*READING TEXT*
Segment Open

Simon, I may be thinking impractical thoughts but why the heck would you buy an Niagra box from a vendor that won’t let you install an Intel X25-M SSD. That’s just nuts.
As much as I love the Niagra Architecture and it truly is a thing of beauty, I personally lean towards commodity servers. But, ignore that. The key point is if you buy a server and you are "not allowed" to install a broadly used SSD, you’re buying from the wrong vendor.
–jrh
I agree with @Fazal that Sun’s work is worth looking at. In particular L2ARC ("cachezilla") seems a nice and elegant way to use SSD as an additional read cache layer between RAM and disk. In http://blogs.sun.com/brendan/entry/test , Brendan Gregg describes how this is implemented: a periodic job goes through the "tail" of the RAM cache to salvage those blocks to SSD that are in imminent danger of being dropped when there’s memory pressure. I had planned to use this on a mirror archive server we run, but our vendor wouldn’t support cheap MLC flash (such as the Intel X25-M) in our Niagara box *sigh*.
After the addition of the Cluster Compute and Cluster GPU instances (although I wish they were using Westmere CPUs), SSDs are the major thing missing indeed. Great to hear that it’s being worked on and looking forward to the beta!
Best,
Ismael
Thanks for pointing out the transcription error on my behalf Fazal. I’ll make the correction in the text.
You are not the first to mention you could use very high IOPS rates delivered consistently from EBS. We’re working on it and have lots improvements in mind. I’m looking forward to getting some of these in beta so you can test them with your DB workloads.
–jrh
I think you have the SLC/MLC pricing mixed up. SLC is significantly more expensive than MLC. What’s more, MLC prices are falling due to economies of scale from mobile phones, media players and laptop SSDs, whereas SLC prices and capacities have remained mostly static.
Sun’s work on ZFS and hybrid storage pools should be mentioned as well. You can use SSDs to speed up writes (logzilla) and as a level 2 cache for data (L2ARC/cachezilla), and Sun/Oracle actually uses different devices with characteristics optimized for the two roles in their 7000 series storage appliances.
I wish Amazon would provide SSD-powered low-latency high-I/O instances similar to the high-memory or GPU-accelerated instances already available. My company has write-intensive database workloads that we are currently running on EC2, but planning to migrate to physicalized hosted servers for performance/throughput reasons.
Yes, super important point Frank. When compressing redundancy out of data, the value of what is left is far higher. Loosing a single block could destroy thousands of unrelated objects.
The best defense is to selectively add back redundancy. Essentially, dedupe all blocks but store the remaining representatives with lots of redundancy.
Dedupe is often used on cold data so one approach I like a lot is to dedupe to get a small number of blocks, compress each block to reduce the size, and then pack onto reasonable sized (order 1M) sequential runs and then aggressively erasure encode these blocks.
–jrh
The deduplication pages in the slides referred to the savings associated with having the hardware optimize the storage of "weekly full backups over 8 weeks, 6 week retention", compressing it apparently 20-fold.
My question is to what extent the storage system is justified in performing this optimization. If a naive user wanted "8 full backups", that user probably expects some increased robustness of the data. With deduplication, the naive user’s imagined redundancy is summarily eliminated, so that a localized storage failure turns out to impact many purportedly independent "full backups". Is this a reasonable concern?

Segment Closed

*SUPPLIED RECORDS*
Segment Open

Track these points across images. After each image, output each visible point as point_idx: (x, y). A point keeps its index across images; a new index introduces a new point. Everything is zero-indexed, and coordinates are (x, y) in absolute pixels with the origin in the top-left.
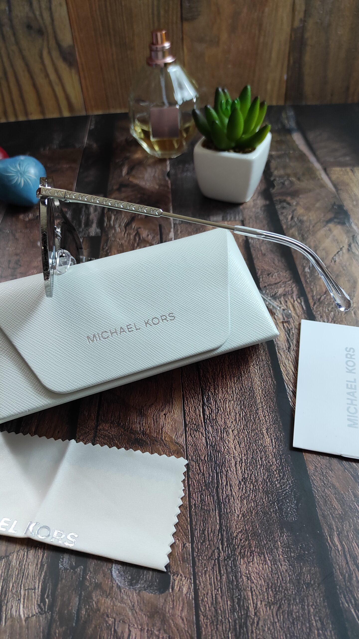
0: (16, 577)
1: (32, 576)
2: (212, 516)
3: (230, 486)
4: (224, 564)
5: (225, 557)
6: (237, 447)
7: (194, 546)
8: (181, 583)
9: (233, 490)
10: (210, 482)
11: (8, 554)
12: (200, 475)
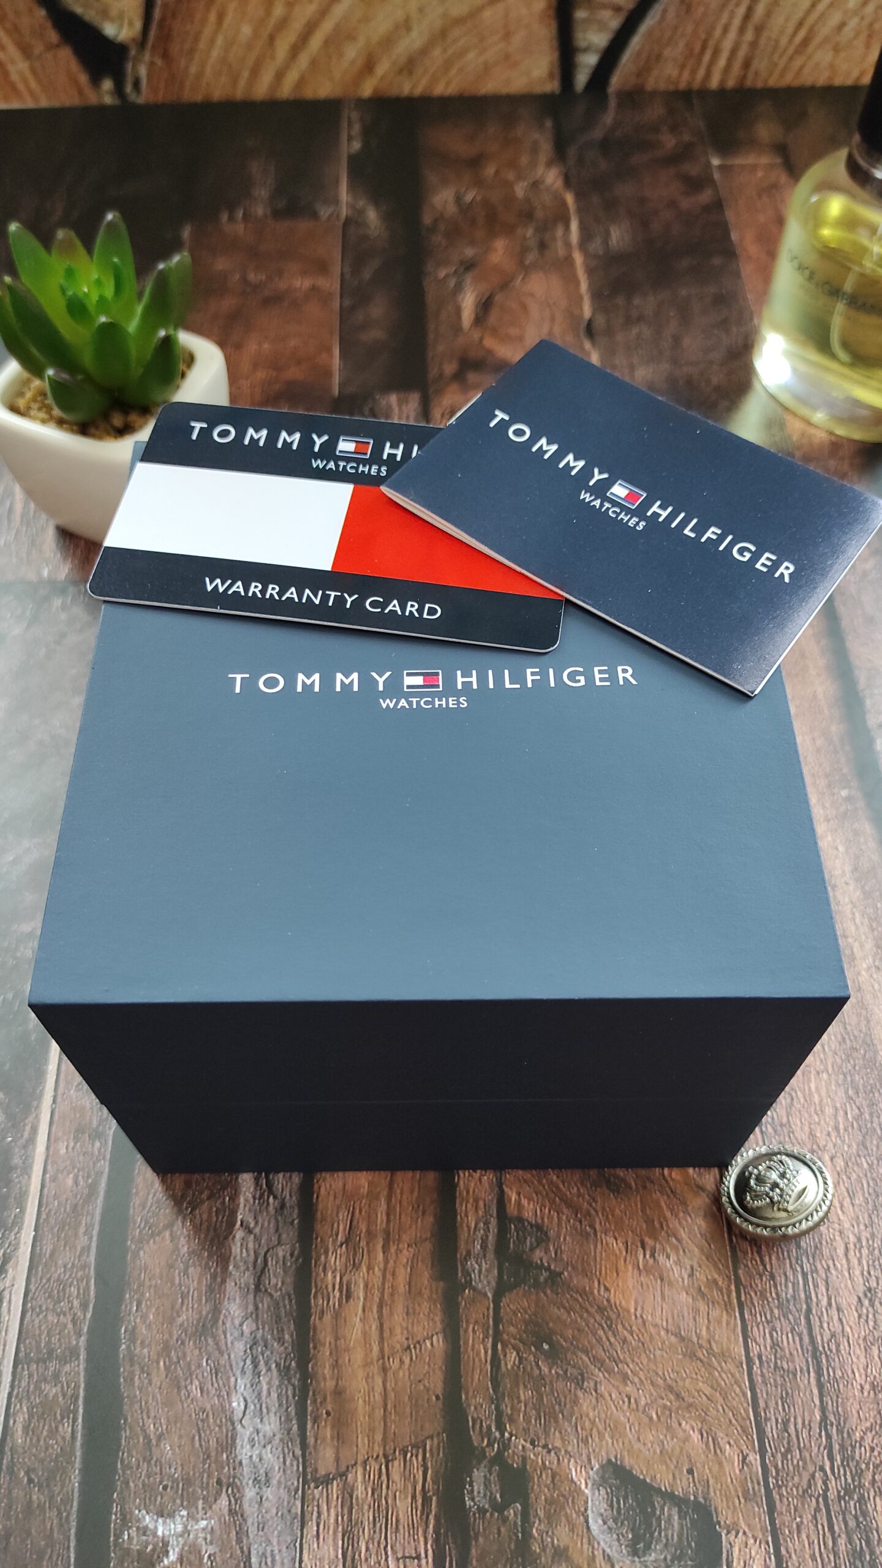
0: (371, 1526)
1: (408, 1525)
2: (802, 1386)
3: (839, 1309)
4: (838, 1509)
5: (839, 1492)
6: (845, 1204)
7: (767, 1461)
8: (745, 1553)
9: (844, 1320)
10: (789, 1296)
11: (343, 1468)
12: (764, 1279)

Segment Closed
Segment Open

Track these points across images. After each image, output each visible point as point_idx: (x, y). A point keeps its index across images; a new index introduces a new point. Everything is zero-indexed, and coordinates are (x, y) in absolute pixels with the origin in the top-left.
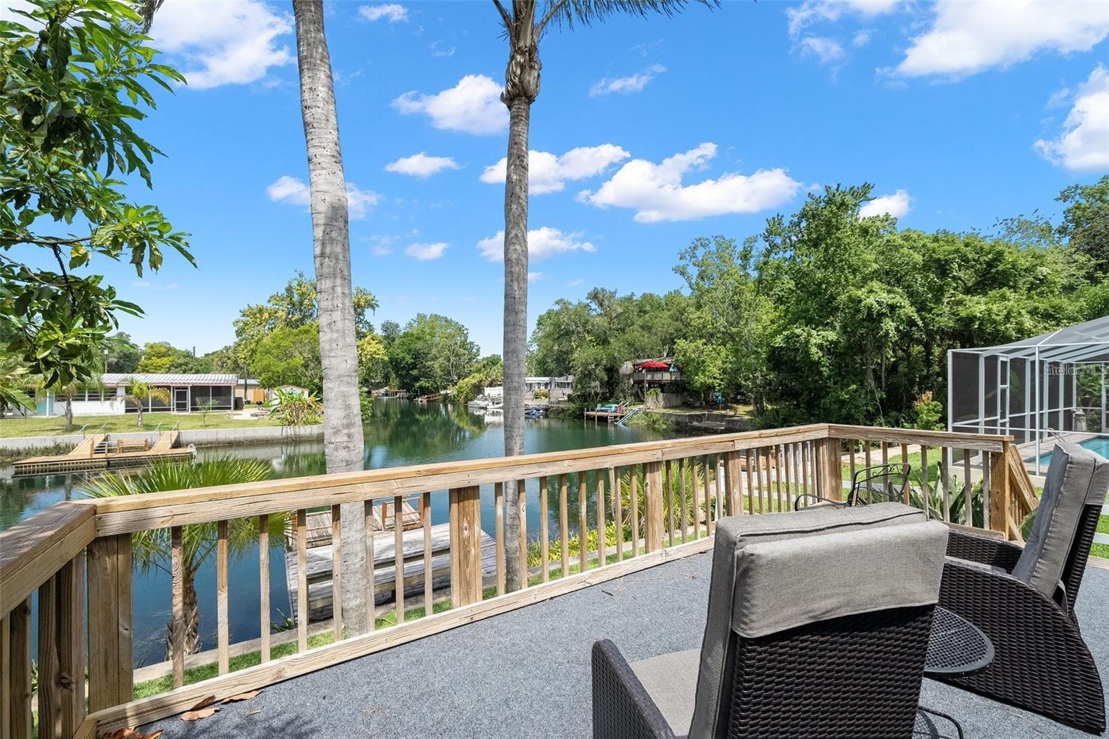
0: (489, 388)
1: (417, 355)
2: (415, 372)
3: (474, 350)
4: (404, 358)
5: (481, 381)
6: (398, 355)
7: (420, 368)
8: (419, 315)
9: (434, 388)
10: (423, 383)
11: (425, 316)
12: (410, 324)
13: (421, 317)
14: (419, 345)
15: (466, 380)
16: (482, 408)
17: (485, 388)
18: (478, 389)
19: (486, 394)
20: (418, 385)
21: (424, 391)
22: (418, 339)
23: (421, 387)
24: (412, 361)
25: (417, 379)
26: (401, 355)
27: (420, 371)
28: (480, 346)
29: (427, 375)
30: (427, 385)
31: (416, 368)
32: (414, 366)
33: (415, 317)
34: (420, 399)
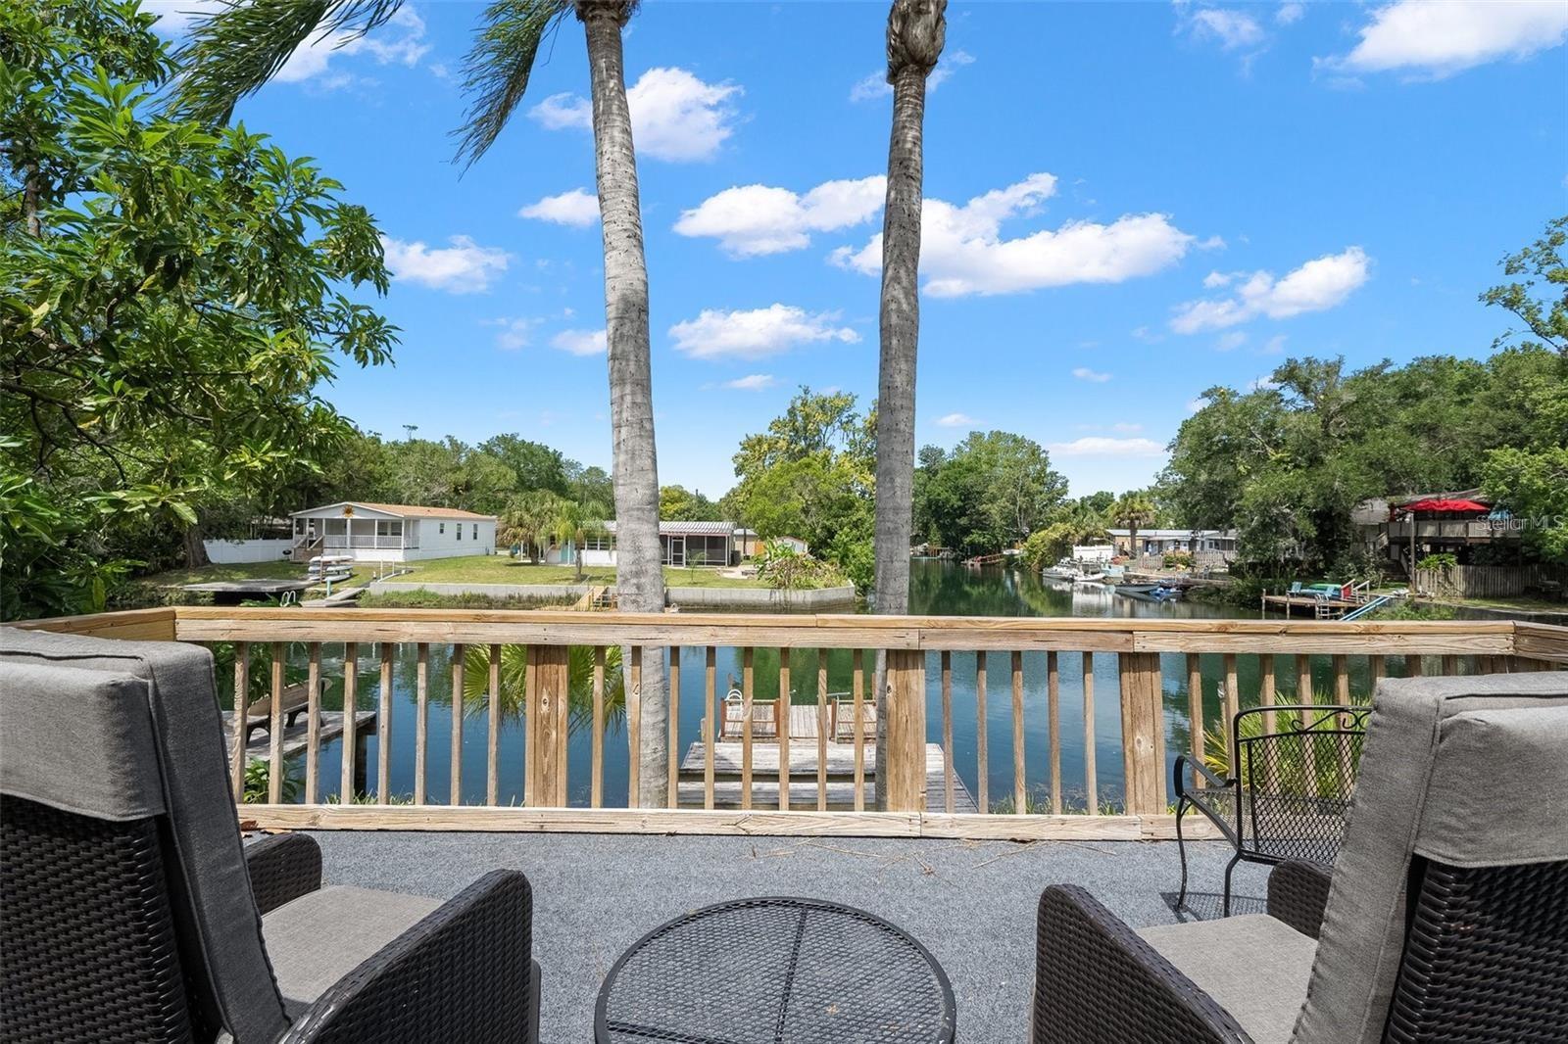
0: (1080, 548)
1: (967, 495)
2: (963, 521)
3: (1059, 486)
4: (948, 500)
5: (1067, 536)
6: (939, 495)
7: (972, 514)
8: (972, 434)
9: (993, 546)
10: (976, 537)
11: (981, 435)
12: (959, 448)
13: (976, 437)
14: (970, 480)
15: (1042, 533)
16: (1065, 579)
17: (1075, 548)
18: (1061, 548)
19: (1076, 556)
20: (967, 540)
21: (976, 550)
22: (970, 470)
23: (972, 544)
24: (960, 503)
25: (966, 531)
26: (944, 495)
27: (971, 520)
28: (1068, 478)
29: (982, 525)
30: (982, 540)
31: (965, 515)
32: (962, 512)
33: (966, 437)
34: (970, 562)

Segment Closed
Segment Open

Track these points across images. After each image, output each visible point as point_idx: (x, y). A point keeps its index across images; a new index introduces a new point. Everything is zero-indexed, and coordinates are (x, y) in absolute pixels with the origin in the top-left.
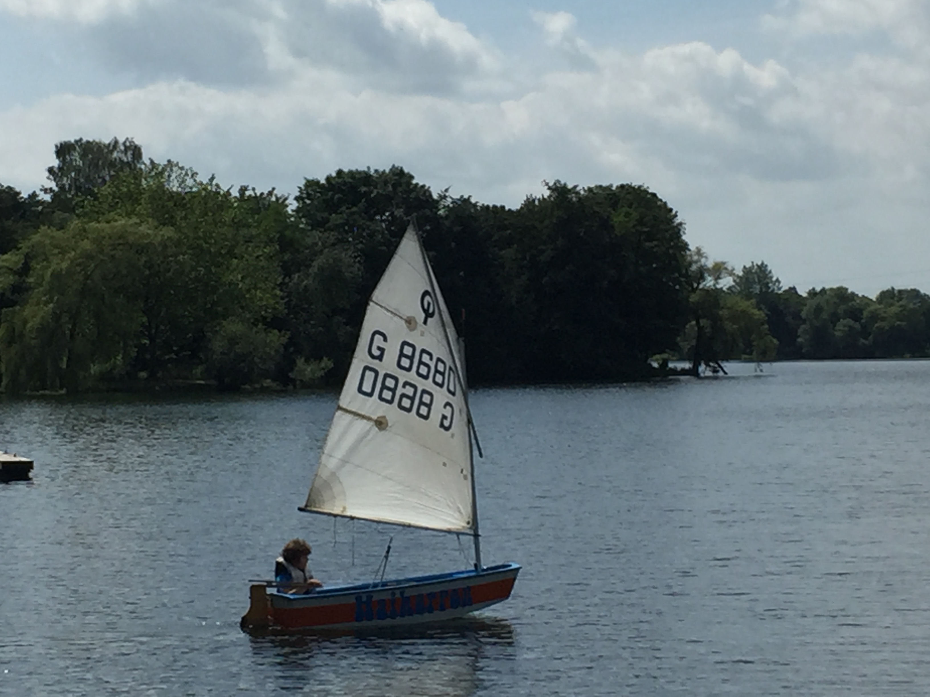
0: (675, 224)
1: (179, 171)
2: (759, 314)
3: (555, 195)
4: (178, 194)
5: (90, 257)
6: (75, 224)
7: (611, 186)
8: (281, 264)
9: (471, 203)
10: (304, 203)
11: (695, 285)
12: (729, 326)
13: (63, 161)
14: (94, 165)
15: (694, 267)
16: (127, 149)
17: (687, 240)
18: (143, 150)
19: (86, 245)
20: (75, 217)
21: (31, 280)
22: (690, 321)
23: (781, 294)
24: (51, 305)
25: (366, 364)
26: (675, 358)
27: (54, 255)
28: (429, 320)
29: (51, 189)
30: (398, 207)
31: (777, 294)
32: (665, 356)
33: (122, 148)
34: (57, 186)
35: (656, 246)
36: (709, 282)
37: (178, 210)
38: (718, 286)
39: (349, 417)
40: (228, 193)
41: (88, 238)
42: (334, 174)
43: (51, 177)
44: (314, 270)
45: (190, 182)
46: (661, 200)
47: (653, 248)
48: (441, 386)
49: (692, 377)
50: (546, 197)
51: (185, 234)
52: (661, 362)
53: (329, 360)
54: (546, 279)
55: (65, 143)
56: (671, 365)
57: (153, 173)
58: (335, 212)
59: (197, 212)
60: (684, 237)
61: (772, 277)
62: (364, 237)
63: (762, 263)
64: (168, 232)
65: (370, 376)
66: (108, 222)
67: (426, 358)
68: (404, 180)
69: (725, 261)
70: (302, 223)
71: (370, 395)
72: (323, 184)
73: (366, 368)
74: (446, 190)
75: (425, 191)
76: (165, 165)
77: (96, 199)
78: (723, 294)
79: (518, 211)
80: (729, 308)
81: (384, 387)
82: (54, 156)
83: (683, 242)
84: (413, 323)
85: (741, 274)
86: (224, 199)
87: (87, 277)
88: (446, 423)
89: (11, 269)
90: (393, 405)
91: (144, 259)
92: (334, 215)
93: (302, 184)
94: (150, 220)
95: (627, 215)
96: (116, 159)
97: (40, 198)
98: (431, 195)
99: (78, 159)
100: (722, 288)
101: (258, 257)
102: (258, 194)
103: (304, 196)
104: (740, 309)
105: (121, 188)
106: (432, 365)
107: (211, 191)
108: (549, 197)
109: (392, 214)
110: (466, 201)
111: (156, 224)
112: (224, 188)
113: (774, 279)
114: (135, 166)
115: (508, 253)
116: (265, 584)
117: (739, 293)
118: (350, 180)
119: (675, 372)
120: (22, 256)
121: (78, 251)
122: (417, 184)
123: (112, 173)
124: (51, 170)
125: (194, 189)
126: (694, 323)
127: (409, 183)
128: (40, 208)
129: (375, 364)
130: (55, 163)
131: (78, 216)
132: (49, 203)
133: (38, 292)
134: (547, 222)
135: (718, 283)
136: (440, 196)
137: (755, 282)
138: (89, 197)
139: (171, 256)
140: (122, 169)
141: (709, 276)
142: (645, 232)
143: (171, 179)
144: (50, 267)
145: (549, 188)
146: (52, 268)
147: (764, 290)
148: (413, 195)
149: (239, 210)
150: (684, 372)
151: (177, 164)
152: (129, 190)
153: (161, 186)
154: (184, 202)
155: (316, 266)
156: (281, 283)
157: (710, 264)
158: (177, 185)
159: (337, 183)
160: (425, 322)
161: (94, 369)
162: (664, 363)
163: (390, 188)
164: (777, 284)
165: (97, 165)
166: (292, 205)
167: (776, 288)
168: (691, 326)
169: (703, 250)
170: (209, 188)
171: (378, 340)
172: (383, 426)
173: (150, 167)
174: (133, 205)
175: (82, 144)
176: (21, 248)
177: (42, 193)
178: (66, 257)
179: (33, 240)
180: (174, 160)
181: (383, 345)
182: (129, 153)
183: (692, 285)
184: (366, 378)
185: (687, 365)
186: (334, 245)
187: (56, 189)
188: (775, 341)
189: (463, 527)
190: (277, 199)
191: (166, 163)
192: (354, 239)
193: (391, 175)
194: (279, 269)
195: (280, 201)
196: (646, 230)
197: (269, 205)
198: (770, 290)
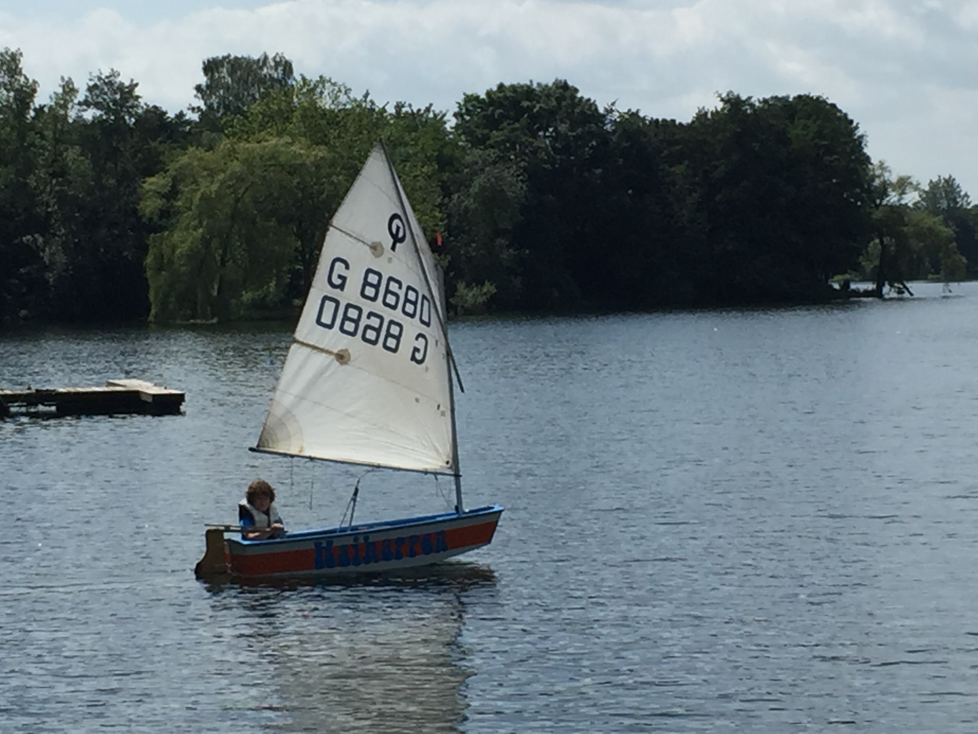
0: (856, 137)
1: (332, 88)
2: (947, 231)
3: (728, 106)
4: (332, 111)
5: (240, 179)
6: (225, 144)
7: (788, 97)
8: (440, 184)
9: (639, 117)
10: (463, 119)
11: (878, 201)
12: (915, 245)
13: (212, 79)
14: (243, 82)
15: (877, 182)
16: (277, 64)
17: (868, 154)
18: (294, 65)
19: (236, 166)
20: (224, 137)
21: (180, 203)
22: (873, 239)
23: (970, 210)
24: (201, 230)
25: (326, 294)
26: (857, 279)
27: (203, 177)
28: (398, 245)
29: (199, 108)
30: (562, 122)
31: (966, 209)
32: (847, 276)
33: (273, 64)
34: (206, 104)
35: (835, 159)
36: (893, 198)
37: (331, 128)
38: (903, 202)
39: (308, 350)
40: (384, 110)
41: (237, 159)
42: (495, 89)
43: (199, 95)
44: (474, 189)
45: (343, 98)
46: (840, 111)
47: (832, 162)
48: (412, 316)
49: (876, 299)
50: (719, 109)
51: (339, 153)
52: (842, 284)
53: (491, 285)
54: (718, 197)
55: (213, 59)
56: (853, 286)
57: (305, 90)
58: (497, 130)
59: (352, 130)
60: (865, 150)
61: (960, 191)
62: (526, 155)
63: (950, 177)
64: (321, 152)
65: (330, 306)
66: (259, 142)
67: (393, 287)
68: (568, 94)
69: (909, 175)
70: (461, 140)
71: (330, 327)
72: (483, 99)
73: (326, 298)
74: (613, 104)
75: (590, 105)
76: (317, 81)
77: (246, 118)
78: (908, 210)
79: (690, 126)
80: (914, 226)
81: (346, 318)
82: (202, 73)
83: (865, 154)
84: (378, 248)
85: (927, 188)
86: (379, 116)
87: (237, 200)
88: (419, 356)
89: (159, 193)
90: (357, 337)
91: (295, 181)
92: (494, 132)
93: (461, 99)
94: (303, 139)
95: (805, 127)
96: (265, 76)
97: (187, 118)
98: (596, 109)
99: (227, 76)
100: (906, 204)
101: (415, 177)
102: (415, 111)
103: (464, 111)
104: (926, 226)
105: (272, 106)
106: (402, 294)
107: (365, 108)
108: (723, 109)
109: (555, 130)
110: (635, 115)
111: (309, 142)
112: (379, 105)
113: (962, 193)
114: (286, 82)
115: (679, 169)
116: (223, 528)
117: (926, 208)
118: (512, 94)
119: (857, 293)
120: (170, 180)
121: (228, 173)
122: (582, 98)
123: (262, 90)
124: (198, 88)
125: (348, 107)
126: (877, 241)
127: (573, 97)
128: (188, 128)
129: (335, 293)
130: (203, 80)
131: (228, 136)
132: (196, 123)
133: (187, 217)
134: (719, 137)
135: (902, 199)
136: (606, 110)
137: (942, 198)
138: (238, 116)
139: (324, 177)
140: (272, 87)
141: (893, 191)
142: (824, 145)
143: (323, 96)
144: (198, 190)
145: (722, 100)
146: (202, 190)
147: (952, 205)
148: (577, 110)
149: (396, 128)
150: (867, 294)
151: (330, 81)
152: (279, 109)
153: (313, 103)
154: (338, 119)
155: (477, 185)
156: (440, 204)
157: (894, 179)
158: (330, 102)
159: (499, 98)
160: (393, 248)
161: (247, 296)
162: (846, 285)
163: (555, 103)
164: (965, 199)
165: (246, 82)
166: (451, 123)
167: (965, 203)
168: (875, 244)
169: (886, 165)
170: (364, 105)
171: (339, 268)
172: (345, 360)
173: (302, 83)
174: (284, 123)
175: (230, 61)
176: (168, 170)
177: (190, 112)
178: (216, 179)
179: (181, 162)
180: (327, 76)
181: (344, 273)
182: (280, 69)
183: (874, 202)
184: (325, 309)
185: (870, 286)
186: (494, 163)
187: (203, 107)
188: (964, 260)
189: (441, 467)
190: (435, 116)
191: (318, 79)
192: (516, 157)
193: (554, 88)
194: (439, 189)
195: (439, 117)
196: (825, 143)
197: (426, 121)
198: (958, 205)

Segment Closed

*TASKS AND EXERCISES*
1/ Reproduce the part of the storage discussion that opens with the words containing "Yes, super important" and closes with "lots of redundancy.".
2/ List every personal name that appears in the storage discussion, counting sign-offs.
3/ Answer each question from the storage discussion.
(a) Which is significantly more expensive, SLC or MLC?
(b) In the dedupe approach described, roughly what size are the sequential runs that blocks are packed onto?
(c) By what factor did the slides say the weekly full backups were compressed?

*SOLUTIONS*
1/
Yes, super important point Frank. When compressing redundancy out of data, the value of what is left is far higher. Loosing a single block could destroy thousands of unrelated objects.
The best defense is to selectively add back redundancy. Essentially, dedupe all blocks but store the remaining representatives with lots of redundancy.

2/ Simon, Fazal, Brendan Gregg, Ismael, Frank, jrh

3/
(a) SLC
(b) Order 1M
(c) Apparently 20-fold